Wednesday, January 27, 2010

What Is Your Edge in the Markets?

For this post, I made extensive use of Henry Carstens' P&L Forecaster, a nifty tool that estimates returns for a given trading edge (average profit per trade) and risk level (standard deviation of returns).

In this exercise, I used an example of a trader with a $100,000 personal account. The trader averages 100 trades per year and averages $100 profit per trade. Moreover, we'll assume a daily standard deviation of returns of 1% or $1000. That means that about 2/3 of all trading days fall within 1%. (For the exercise, we'll ignore commissions and other fees). That means that, on average, our trader achieves an annual return of 10% on capital and doesn't take large risk.

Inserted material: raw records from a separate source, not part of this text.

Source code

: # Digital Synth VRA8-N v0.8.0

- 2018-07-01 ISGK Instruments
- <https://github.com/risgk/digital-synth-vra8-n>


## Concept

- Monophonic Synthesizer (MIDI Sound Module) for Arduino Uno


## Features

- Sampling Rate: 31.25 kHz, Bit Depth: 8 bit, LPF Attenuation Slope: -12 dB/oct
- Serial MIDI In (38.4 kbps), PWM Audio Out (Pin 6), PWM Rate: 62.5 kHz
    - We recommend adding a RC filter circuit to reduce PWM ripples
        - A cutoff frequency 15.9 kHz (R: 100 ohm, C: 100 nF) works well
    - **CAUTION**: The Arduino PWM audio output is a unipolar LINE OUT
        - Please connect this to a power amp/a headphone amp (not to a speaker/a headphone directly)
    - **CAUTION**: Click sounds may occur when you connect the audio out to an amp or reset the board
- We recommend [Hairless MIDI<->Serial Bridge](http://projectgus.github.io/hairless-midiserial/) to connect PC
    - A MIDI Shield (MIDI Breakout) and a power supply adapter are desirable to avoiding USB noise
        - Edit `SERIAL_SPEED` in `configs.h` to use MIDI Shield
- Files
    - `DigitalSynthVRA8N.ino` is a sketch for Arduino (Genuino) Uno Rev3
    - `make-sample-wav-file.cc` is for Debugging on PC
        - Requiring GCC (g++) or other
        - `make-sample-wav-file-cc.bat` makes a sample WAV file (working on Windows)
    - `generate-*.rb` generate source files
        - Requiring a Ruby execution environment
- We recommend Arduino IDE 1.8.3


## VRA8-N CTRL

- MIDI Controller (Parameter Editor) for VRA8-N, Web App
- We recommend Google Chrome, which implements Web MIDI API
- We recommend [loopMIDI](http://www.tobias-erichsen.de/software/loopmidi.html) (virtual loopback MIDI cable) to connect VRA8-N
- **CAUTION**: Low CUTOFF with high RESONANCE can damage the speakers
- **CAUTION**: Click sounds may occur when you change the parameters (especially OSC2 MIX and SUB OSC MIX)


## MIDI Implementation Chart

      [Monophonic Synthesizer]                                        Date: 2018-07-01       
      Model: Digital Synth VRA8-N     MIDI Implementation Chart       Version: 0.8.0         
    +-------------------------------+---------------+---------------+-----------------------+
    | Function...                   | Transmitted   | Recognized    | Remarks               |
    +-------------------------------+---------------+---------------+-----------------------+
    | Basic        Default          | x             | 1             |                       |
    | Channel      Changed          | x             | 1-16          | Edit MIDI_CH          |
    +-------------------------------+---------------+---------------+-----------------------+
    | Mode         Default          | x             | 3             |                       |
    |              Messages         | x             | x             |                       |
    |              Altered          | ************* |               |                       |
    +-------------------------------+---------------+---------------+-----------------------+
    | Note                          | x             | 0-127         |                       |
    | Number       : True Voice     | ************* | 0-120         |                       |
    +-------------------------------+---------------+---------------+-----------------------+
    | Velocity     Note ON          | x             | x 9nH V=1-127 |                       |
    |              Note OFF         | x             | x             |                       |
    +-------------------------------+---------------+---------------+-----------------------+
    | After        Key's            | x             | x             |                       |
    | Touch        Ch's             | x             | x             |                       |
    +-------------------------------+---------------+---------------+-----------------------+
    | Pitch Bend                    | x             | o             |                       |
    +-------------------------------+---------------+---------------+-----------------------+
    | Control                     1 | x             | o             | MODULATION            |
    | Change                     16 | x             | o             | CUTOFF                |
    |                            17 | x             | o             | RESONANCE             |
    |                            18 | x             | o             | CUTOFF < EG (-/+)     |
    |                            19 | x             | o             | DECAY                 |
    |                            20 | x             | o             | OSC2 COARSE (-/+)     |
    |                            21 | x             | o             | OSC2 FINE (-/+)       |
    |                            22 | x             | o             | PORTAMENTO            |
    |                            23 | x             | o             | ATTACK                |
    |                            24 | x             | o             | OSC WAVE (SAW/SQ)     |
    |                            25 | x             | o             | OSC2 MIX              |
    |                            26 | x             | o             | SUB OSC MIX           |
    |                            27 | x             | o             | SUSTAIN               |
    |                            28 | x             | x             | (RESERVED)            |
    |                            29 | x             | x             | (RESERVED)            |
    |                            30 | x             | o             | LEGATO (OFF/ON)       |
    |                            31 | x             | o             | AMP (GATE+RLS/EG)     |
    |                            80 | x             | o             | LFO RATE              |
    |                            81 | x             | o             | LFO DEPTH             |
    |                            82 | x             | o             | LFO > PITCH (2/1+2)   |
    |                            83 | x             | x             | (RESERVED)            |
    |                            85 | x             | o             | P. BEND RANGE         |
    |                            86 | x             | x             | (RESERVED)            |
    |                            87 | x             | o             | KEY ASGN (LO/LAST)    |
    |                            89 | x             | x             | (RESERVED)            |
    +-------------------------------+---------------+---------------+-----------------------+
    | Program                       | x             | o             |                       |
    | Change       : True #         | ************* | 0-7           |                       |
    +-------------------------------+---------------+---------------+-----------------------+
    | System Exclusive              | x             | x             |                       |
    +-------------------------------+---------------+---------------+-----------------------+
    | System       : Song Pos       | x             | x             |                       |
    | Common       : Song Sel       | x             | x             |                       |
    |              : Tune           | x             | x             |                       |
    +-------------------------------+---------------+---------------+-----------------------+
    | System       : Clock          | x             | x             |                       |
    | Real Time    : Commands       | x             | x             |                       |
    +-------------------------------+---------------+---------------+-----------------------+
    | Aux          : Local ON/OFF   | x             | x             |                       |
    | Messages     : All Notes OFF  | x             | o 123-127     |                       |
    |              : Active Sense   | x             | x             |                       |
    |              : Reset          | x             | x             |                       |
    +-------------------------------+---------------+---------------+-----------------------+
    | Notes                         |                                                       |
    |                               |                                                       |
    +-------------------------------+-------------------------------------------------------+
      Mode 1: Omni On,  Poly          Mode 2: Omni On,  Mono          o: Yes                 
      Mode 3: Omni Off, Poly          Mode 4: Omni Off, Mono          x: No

Using the Forecaster, I ran 20 P/L simulations. The returns were as follows:

$9379, $12,097, $12,861, $9210, $10,934, $11,529, $9779, $7992, $10,694, $11,827, $10,839, $11,535, $10,300, $11,738, $9324, $9052, $13,197, $11,712, $10,736, $9683.

Two things immediately stand out:

1) There is a decent variability of returns simply due to chance (i.e., where the drawdowns hit during the 100-trade period). Whether the trader made $9000 or $11,000--a 2% difference in annual returns--was purely random. It would be a mistake to call one year a bad year and one year a good one;

2) In spite of that variability, returns are bounded. There are no $20,000 years, and there are no years of zero or negative returns. After 100 trades, your edge--or lack of it--is apparent as long as risk is reasonable. As I'll show in a future post, the risk level (standard deviation) very much affects the path of returns (including depth of drawdowns), but the average endpoint for a given level of edge remains pretty similar after 100 trades;

What that tells us is that chance plays a meaningful role in returns, even when there is an objective edge and a reasonable level of risk-taking. That being said, after 100 trades, you should know whether or not an edge is present. That is important to those training via simulator. There is no sense putting capital at risk if you can't generate a decent return from 100 simulated trades.

If you're placing 100 trades and not making money, you don't have an edge. That could reflect problems with your trading methods, your execution of those methods, or both. And if you are generating a decent return after 100 trades, you have something promising. Keep your overhead down and your risk management reasonable and you may just make a go of trading.